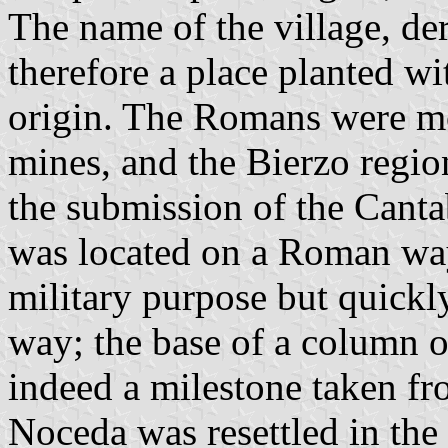
The name of the village, de
therefore a place planted wi
origin. The Romans were mos
mines, and the Bierzo regio
the submission of the Cant
was located on a Roman way
military purpose but quickl
way; the base of a column o
indeed a milestone taken f
Noceda was resettled in the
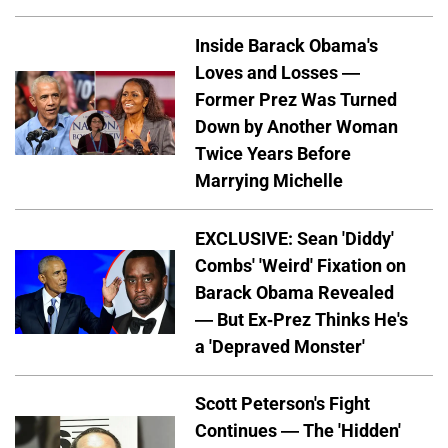
Inside Barack Obama's
Loves and Losses —
Former Prez Was Turned
Down by Another Woman
Twice Years Before
Marrying Michelle
EXCLUSIVE: Sean 'Diddy'
Combs' 'Weird' Fixation on
Barack Obama Revealed
— But Ex-Prez Thinks He's
a 'Depraved Monster'
Scott Peterson's Fight
Continues — The 'Hidden'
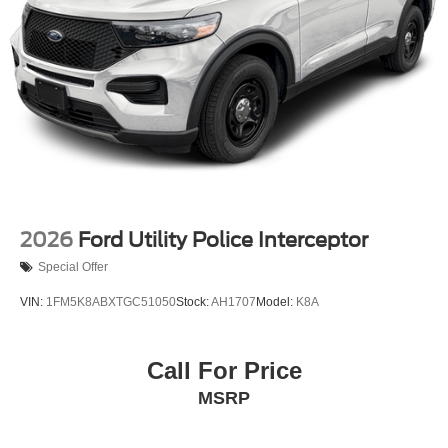
2026
Ford Utility Police Interceptor
Special Offer
VIN:
1FM5K8ABXTGC51050
Stock:
AH1707
Model:
K8A
Call For Price
MSRP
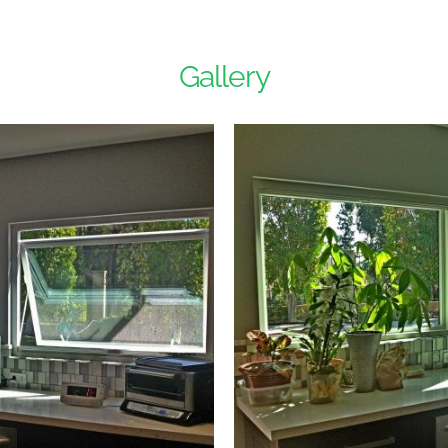
Gallery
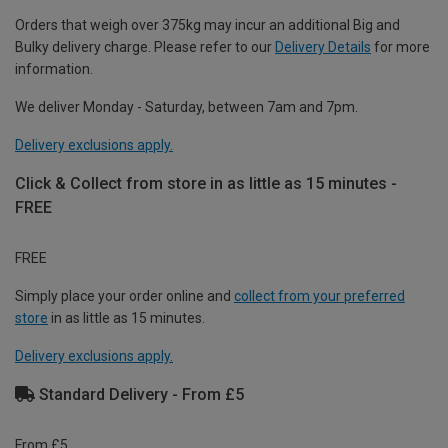
Orders that weigh over 375kg may incur an additional Big and
Bulky delivery charge. Please refer to our
Delivery Details
for more
information.
We deliver Monday - Saturday, between 7am and 7pm.
Delivery exclusions apply.
Click & Collect from store in as little as 15 minutes -
FREE
FREE
Simply place your order online and
collect from your preferred
store
in as little as 15 minutes.
Delivery exclusions apply.
Standard Delivery - From £5
From £5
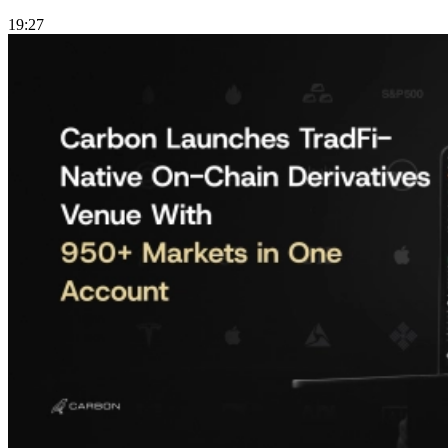
19:27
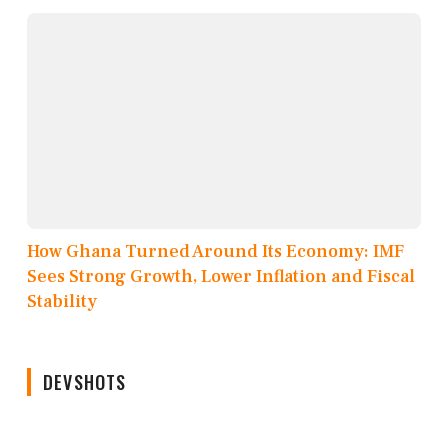
How Ghana Turned Around Its Economy: IMF
Sees Strong Growth, Lower Inflation and Fiscal
Stability
DEVSHOTS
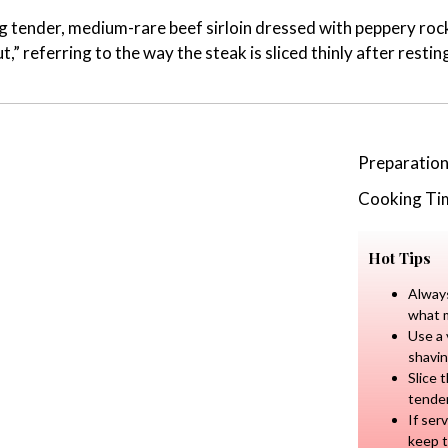
ing tender, medium-rare beef sirloin dressed with peppery r
t,” referring to the way the steak is sliced thinly after resting
Preparatio
Cooking Ti
Hot Tips
Always
what m
Use a 
shavin
Slice 
tende
If ser
keep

::::::::

=== Task statement ===
Above this task is a listing with pictures in it. Retype only the lines from the one containing "military purpose but quickl" through the one containing "We deliver Monday", both included, and not the pictures.

=== Exercise result ===
military purpose but quickl
way; the base of a column o
indeed a milestone taken f
Noceda was resettled in the
Inside Barack Obama's
Loves and Losses —
Former Prez Was Turned
Down by Another Woman
Twice Years Before
Marrying Michelle
EXCLUSIVE: Sean 'Diddy'
Combs' 'Weird' Fixation on
Barack Obama Revealed
— But Ex-Prez Thinks He's
a 'Depraved Monster'
Scott Peterson's Fight
Continues — The 'Hidden'
2026
Ford Utility Police Interceptor
Special Offer
VIN:
1FM5K8ABXTGC51050
Stock:
AH1707
Model:
K8A
Call For Price
MSRP
Gallery
Orders that weigh over 375kg may incur an additional Big and
Bulky delivery charge. Please refer to our
Delivery Details
for more
information.
We deliver Monday - Saturday, between 7am and 7pm.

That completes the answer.